## Texto base
-------

Decisão fixa compensação superior a US$ 410 mil para famílias chinesas ligadas ao desaparecimento do Boeing 777

Um tribunal da China determinou que a Malaysia Airlines indenize em mais de US$ 410 mil cada uma das oito famílias chinesas que moveram ações judiciais pelo desaparecimento do voo MH370, ocorrido em 2014.
A decisão estabelece que a companhia aérea e outros réus cumpram os valores previstos na Convenção de Montreal e na legislação chinesa, incluindo compensações por danos materiais e morais, além de despesas funerárias, compensação por sofrimento emocional, perdas adicionais e outros custos.
Entre as 239 pessoas a bordo do Boeing 777-200, desaparecido em 8 de março de 2014, dois terços eram cidadãos chineses. Os demais passageiros eram oriundos da Malásia, Indonésia, Austrália, Índia, Estados Unidos, Holanda e França. O desaparecimento do avião continua sem explicação até hoje.
O voo MH370 partiu de Kuala Lumpur com destino a Pequim e sumiu dos radares menos de uma hora após a decolagem. Mais de uma década após o desaparecimento, as famílias seguem em busca de respostas, enquanto o caso permanece como uma das maiores incógnitas da aviação civil. Ainda que alguns componentes tenham sido encontrados na costa africana, não existe nenhuma pista de onde o avião possa estar.
No último dia 3 de dezembro, o Ministério dos Transportes da Malásia anunciou que retomará as buscas em águas profundas para tentar localizar os destroços do Boeing 777. A nova operação, prevista para começar no fim do mês, será a terceira expedição de grande escala destinada a esclarecer o destino do voo MH370.

-------

## Tarefas propostas
1. Segundo a notícia sobre o voo MH370, de qual cidade o avião partiu e para onde ia?
2. Copie da notícia sobre o voo MH370 o trecho entre "Um tribunal da" e "explicação até hoje.", inclusive.

## Dados brutos
-------

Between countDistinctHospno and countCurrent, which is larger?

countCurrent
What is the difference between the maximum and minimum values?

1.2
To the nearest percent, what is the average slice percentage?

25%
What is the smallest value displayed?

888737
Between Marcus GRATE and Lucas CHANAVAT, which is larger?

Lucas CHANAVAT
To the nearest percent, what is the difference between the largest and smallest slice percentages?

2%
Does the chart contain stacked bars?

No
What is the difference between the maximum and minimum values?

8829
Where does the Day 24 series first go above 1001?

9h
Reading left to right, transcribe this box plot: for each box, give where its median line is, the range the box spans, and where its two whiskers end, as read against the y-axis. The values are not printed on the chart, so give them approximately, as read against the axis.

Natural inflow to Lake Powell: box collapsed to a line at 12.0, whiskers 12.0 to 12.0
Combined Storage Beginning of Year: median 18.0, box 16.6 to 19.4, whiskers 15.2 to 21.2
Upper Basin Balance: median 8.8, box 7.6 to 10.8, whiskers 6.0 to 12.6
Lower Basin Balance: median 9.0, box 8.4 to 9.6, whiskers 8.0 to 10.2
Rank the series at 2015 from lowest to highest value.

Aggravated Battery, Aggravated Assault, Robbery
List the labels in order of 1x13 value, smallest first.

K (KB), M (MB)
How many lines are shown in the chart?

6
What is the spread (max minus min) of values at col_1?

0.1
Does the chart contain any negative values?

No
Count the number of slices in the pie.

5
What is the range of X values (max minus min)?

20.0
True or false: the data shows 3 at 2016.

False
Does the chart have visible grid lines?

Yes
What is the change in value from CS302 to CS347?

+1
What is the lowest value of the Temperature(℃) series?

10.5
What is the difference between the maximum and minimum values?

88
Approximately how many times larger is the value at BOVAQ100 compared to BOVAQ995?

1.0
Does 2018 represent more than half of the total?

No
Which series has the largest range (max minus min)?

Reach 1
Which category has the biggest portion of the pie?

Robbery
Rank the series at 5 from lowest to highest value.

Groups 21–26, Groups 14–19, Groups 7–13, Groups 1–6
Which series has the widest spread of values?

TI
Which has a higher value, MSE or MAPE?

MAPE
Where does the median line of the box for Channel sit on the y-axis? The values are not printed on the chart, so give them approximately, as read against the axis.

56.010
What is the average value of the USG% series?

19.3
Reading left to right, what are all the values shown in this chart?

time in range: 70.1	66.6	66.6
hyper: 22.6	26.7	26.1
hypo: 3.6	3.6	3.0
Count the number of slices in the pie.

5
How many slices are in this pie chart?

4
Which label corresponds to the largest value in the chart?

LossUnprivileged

-------

## Gabarito
1. Partiu de Kuala Lumpur, com destino a Pequim.

2.
Um tribunal da China determinou que a Malaysia Airlines indenize em mais de US$ 410 mil cada uma das oito famílias chinesas que moveram ações judiciais pelo desaparecimento do voo MH370, ocorrido em 2014.
A decisão estabelece que a companhia aérea e outros réus cumpram os valores previstos na Convenção de Montreal e na legislação chinesa, incluindo compensações por danos materiais e morais, além de despesas funerárias, compensação por sofrimento emocional, perdas adicionais e outros custos.
Entre as 239 pessoas a bordo do Boeing 777-200, desaparecido em 8 de março de 2014, dois terços eram cidadãos chineses. Os demais passageiros eram oriundos da Malásia, Indonésia, Austrália, Índia, Estados Unidos, Holanda e França. O desaparecimento do avião continua sem explicação até hoje.